EXTRACTED RECORDS –
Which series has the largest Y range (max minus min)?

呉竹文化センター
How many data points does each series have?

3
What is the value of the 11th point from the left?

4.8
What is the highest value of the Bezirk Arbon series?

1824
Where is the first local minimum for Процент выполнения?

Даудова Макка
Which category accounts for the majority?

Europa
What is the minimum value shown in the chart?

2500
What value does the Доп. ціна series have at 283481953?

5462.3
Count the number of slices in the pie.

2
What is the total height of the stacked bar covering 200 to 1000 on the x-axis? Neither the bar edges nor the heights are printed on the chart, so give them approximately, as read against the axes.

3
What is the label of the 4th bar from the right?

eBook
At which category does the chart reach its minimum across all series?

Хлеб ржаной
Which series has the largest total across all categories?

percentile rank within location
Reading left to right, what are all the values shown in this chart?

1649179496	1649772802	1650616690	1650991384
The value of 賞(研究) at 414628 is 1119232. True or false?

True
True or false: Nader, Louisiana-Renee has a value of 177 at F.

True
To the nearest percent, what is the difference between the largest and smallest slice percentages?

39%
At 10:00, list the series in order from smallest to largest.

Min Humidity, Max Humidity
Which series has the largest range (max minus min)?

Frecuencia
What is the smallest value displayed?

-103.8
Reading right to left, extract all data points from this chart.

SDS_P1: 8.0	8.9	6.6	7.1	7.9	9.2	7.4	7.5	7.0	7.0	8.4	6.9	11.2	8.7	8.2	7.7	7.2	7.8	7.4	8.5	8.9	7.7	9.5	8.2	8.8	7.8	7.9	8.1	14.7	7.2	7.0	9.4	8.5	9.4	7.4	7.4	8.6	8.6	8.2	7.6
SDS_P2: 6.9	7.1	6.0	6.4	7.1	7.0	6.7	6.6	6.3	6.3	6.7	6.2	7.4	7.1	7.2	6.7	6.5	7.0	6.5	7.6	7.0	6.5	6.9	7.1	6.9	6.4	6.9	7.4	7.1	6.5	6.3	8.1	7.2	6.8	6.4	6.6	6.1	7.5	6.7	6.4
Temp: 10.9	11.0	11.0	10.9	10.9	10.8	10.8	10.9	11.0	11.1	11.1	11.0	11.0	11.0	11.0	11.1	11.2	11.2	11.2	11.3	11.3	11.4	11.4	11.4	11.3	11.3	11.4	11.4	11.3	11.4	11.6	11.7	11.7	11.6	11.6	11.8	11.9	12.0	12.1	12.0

ASSIGNMENT – Pick out each line of the data above containing the string "total" and copy those lines.

WORKED SOLUTION –
What is the total height of the stacked bar covering 200 to 1000 on the x-axis? Neither the bar edges nor the heights are printed on the chart, so give them approximately, as read against the axes.
Which series has the largest total across all categories?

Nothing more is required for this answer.